Among the lines below, tally those that contain "kommer" and respond with the total only.
[Opening Data for analysis section]
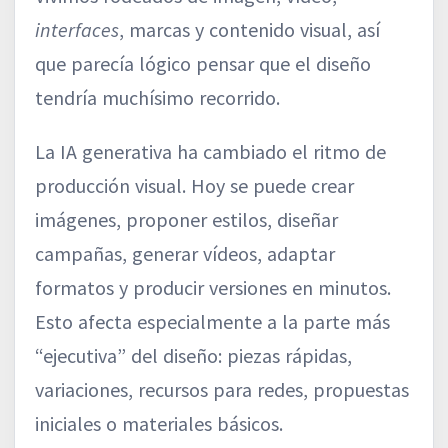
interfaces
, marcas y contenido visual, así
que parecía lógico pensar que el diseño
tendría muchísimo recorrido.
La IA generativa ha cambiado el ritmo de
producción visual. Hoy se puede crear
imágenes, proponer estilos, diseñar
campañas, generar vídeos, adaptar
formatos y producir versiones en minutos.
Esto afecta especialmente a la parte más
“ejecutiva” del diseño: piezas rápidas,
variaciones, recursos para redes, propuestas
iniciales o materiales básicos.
[Closing Data for analysis section]
[Opening Data for analysis section]
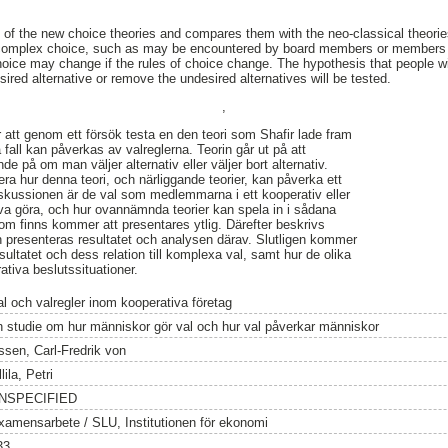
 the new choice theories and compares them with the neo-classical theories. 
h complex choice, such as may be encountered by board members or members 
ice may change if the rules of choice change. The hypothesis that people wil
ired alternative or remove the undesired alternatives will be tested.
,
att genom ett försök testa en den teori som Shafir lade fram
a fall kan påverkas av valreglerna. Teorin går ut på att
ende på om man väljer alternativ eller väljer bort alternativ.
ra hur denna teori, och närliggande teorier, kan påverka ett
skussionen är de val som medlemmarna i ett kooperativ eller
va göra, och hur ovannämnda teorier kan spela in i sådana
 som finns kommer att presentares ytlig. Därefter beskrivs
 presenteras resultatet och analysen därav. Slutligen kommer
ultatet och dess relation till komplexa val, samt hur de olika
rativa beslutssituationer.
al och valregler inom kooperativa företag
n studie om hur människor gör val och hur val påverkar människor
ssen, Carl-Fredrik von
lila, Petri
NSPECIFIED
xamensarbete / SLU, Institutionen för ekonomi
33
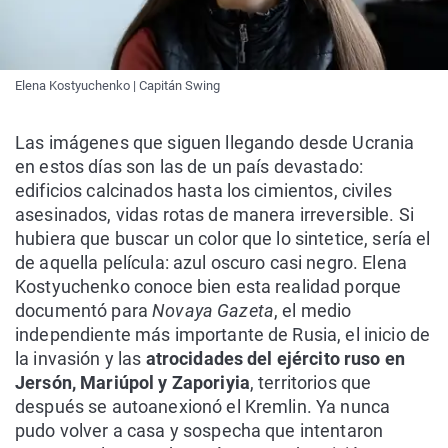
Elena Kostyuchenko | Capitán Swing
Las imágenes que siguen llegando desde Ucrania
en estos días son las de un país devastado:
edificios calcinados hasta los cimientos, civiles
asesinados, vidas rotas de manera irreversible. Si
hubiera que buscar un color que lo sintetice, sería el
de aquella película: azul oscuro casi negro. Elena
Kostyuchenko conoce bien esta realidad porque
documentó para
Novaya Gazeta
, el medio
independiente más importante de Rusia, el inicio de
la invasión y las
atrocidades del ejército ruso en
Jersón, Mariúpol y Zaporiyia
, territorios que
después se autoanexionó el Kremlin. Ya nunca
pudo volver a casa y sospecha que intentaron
[Closing Data for analysis section]
- Answer area -
2